··· Extract provided

1. Field of the Invention
The invention pertains generally to optical fiber communication and sensing systems.
2. Art Background
Optical fibers are now widely employed in optical communication systems, and have been proposed for use in a variety of sensing systems. For example, and as schematically depicted in FIG. 1, an optical fiber communication system 10 typically includes an optical source 20, e.g., a semiconductor laser, which communicates with an optical detector 40 through an optical fiber 30 (typically enclosed within a cable). That is, the optical fiber 30 serves to transmit at least a portion of the light, e.g., information-carrying light pulses, emitted by the optical source to the detector. By contrast, and as schematically depicted in FIG. 2, an optical fiber sensing system 50 typically includes an optical source 20 which communicates with a sensor (a transducer device) 60 through an optical fiber 30. In addition, the system 50 includes an optical detector 40 which communicates with the sensor 60 through, for example, the optical fiber 30 (as shown in FIG. 2) or through a second optical fiber. In operation, the optical fiber 30 transmits at least a portion of the light emitted by the optical source 20 to the sensor 60. At least a portion of the transmitted light is either reflected by the sensor 60 back into the optical fiber 30, or is reflected or transmitted by the sensor 60 into the second optical fiber, and thus transmitted to the optical detector 40. If an appropriate external stimulus impinges upon the sensor 60, then the sensor (a transducer device) typically alters the intensity and/or phase of the light transmitted to the detector 40. Significantly, the sensor 60 often includes a portion of one or both of the optical fibers. (Regarding these sensing systems see, e.g., Technical Digest 3rd International Conf. On Optical Fiber Sensors, San Diego, Ca. 1985.)
Two factors often play a significant role in the operation and/or design of the optical fiber systems described above. One of these is the optical loss per unit length (hereafter termed optical loss or just loss, typically measured in decibels per kilometer (dB/km)) suffered by an optical signal, e.g., an optical pulse, within the optical fiber. Typically, at present, this factor determines the distance between signal amplifiers (repeaters) along the length of the optical fiber. As is known, the optical loss is due to both intrinsic and extrinsic losses. The former is associated with the intrinsic properties of the material employed in the optical fiber. The latter denotes all other losses.

······
··· Record set

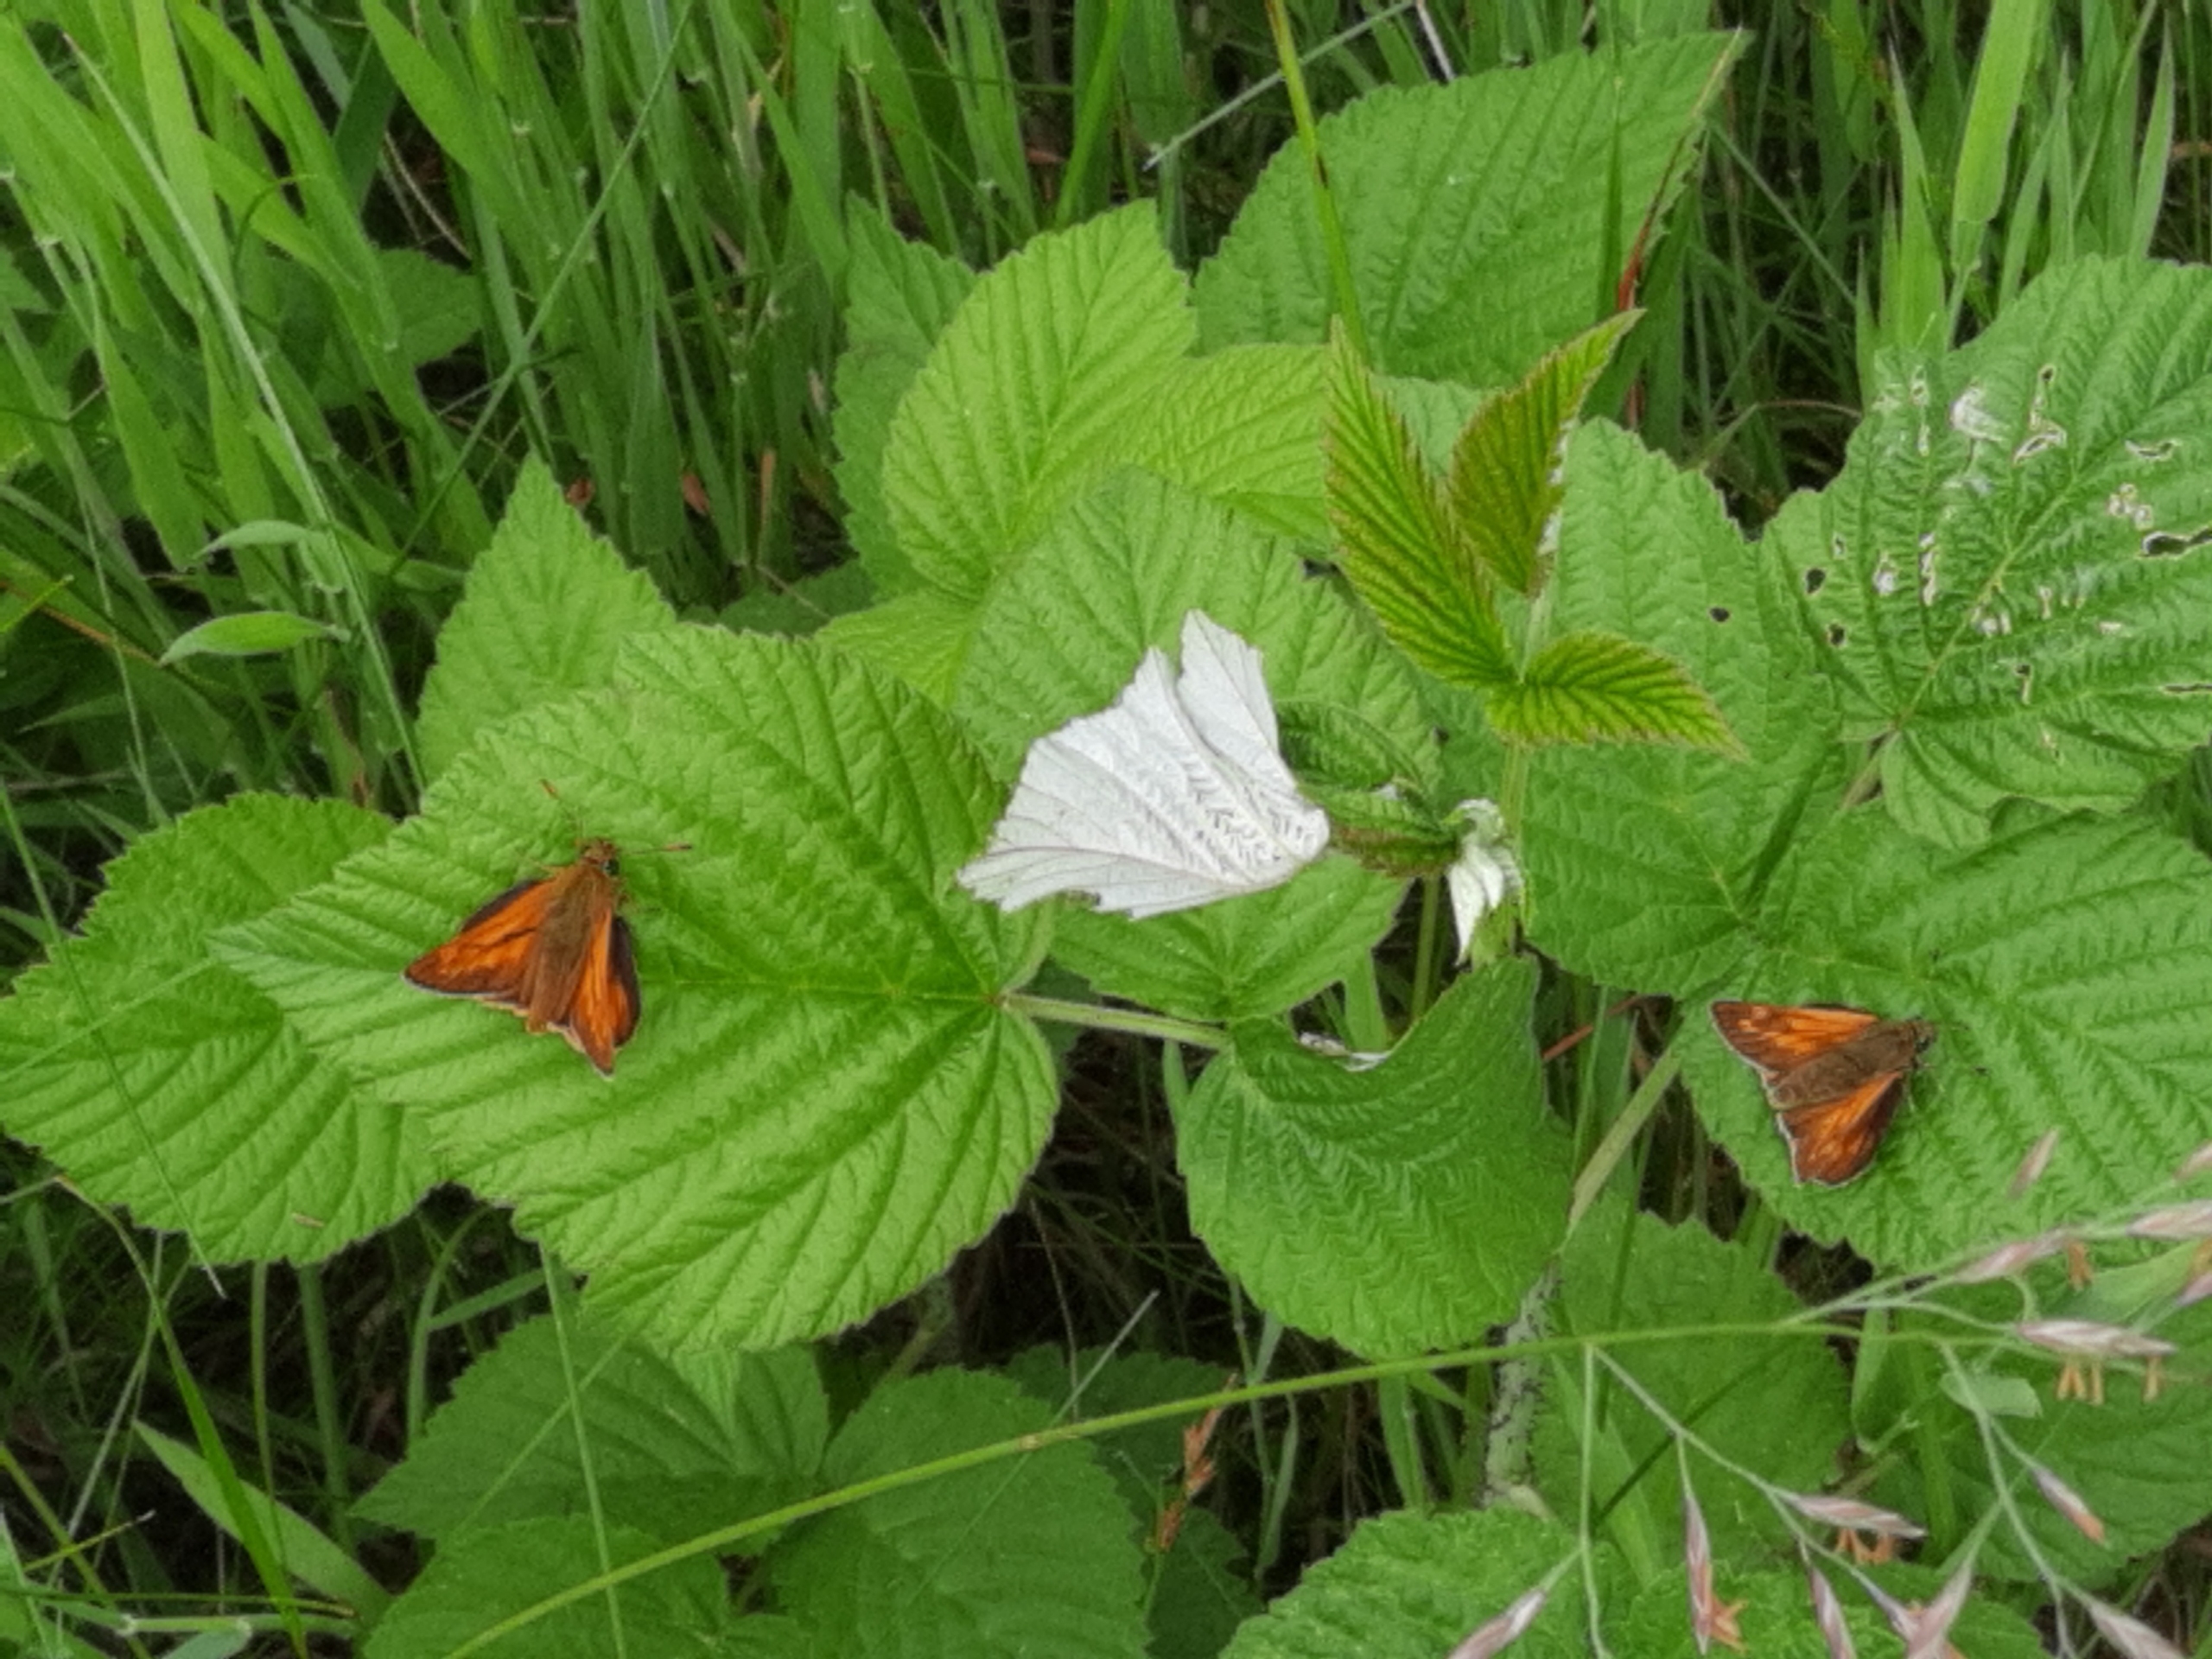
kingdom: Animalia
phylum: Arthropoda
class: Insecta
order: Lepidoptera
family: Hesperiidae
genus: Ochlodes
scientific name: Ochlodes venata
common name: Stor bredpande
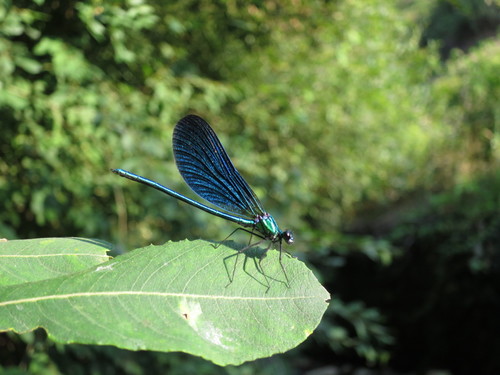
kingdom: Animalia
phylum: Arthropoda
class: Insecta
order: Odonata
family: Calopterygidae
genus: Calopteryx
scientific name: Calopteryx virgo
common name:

······
··· Record set

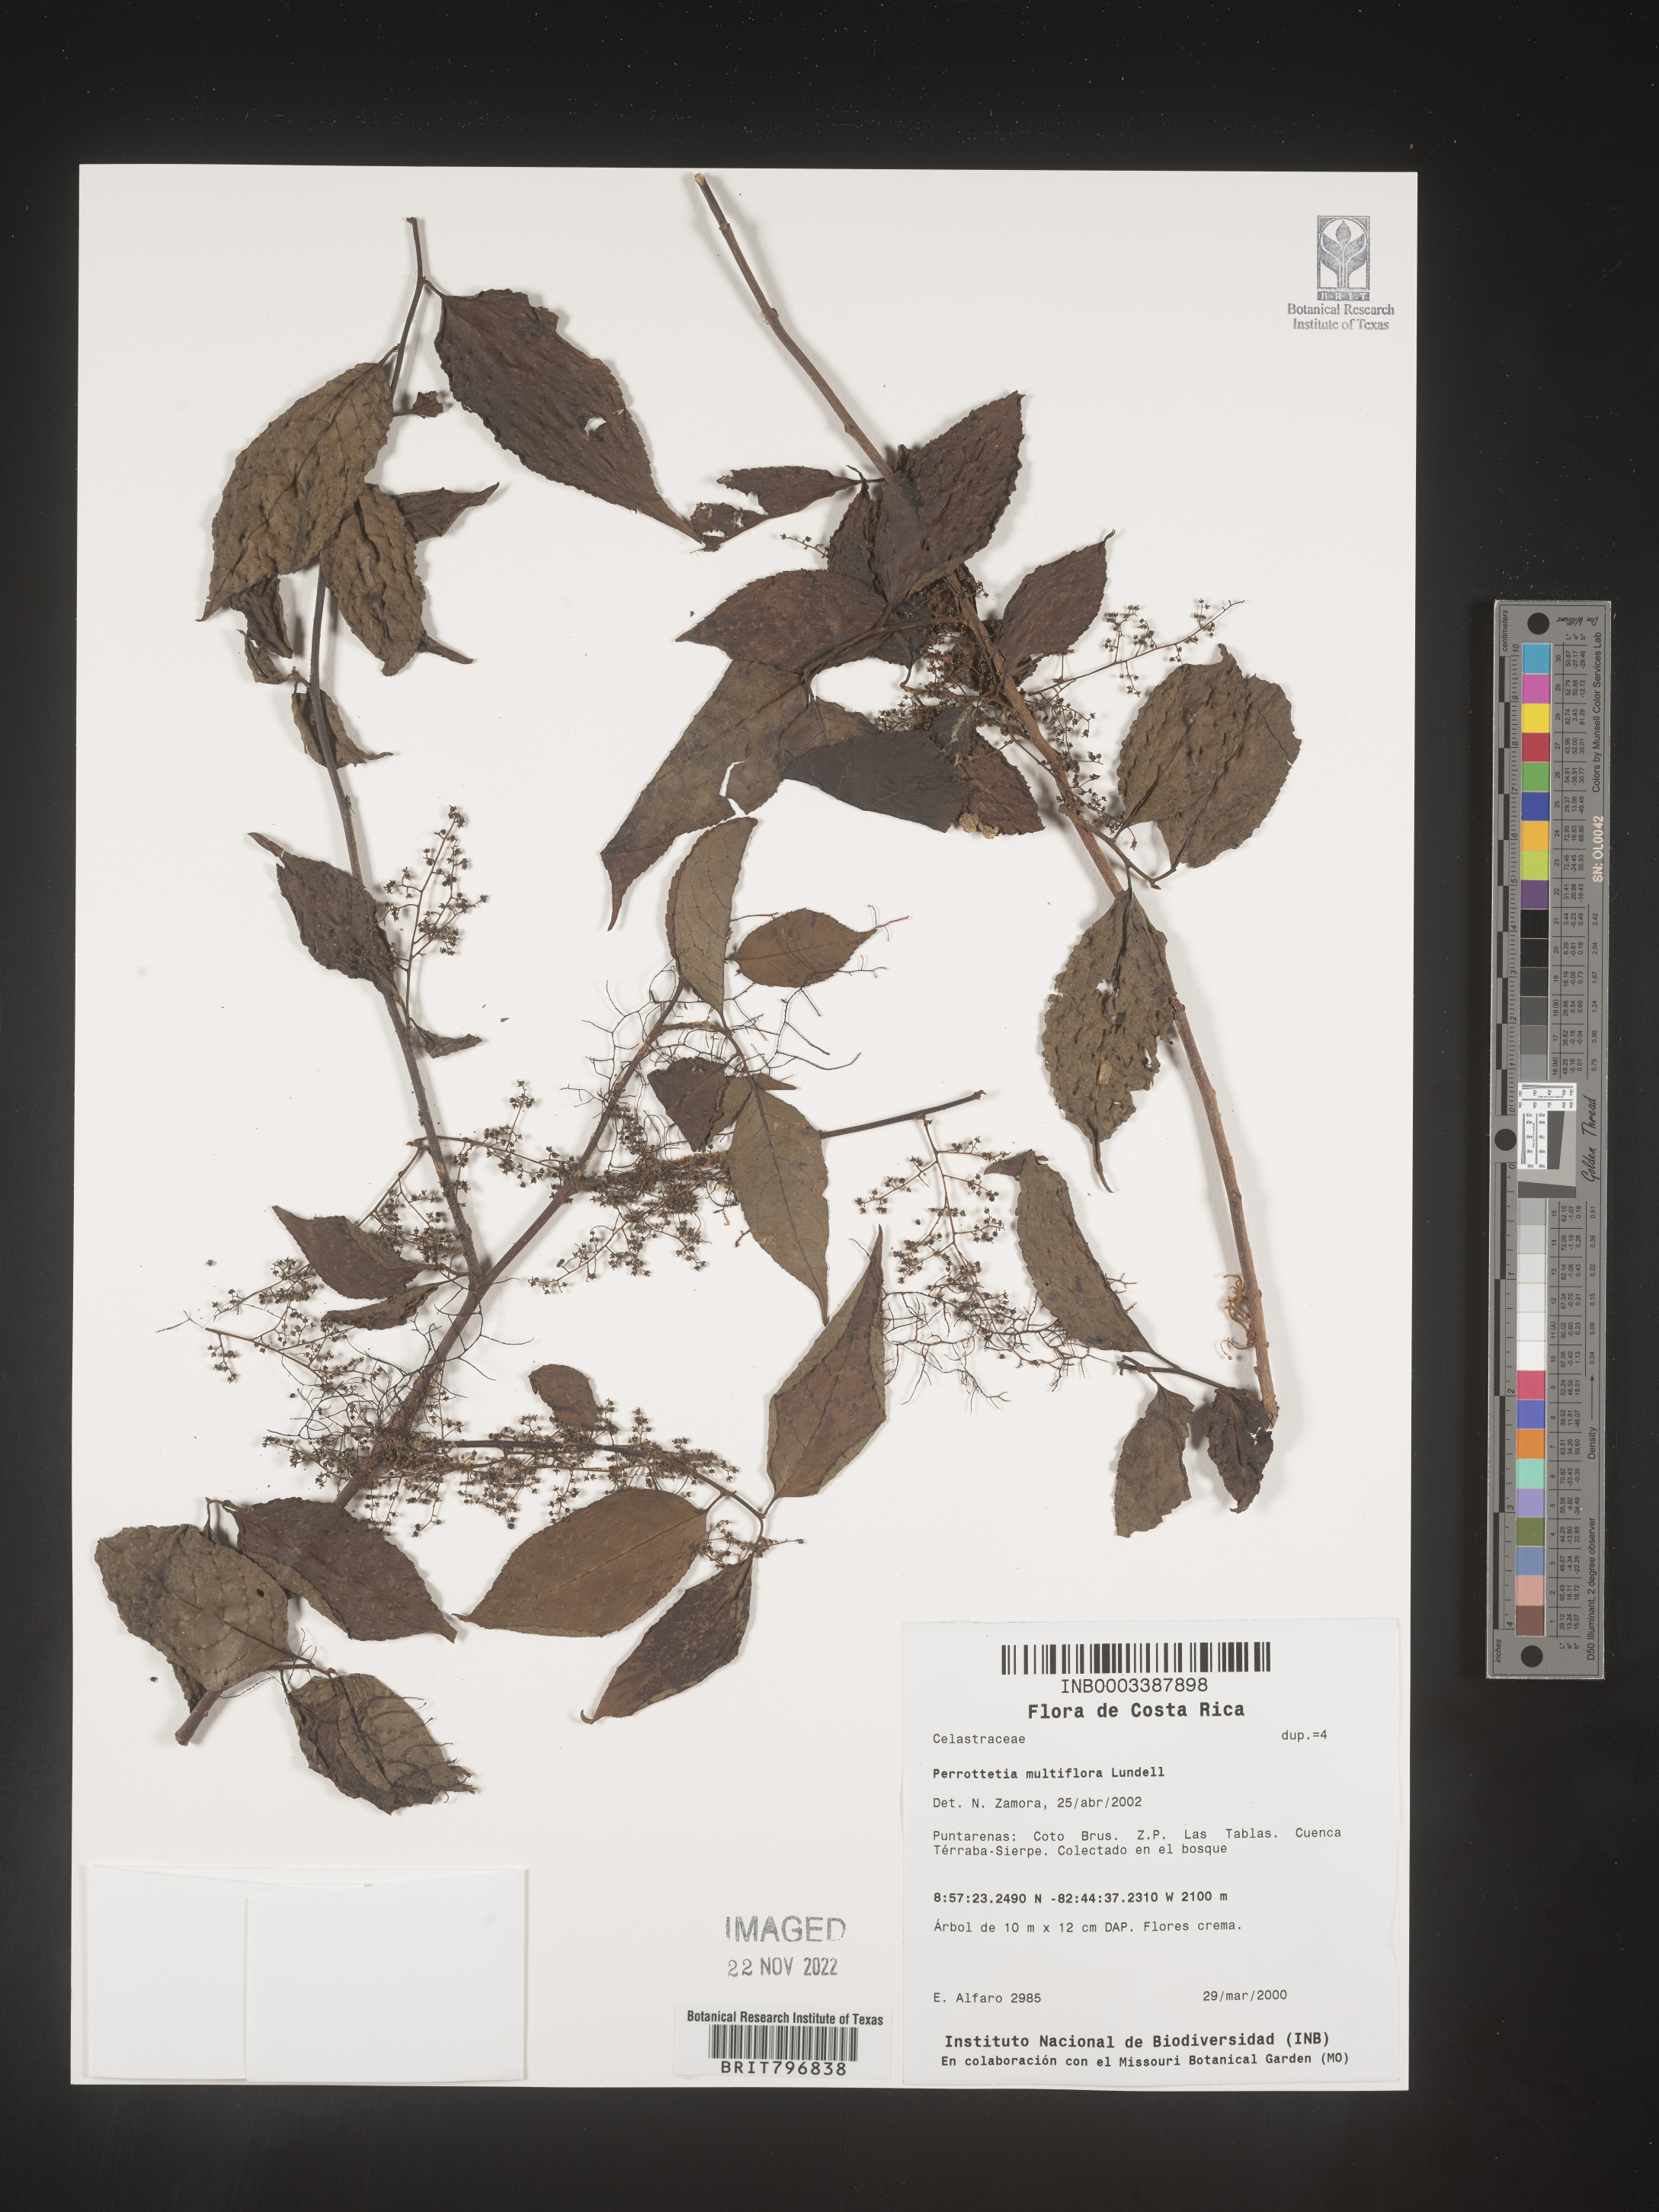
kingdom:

······

■ Task goal:
Please answer these from the optical fiber text:
(a) What is given as an example of the optical source in a communication system?
(b) What does the sensor typically alter when an appropriate external stimulus impinges upon it?
(c) In what unit is optical loss typically measured?

■ Exercise solution:
(a) A semiconductor laser.
(b) The intensity and/or phase of the light transmitted to the detector.
(c) Decibels per kilometer (dB/km).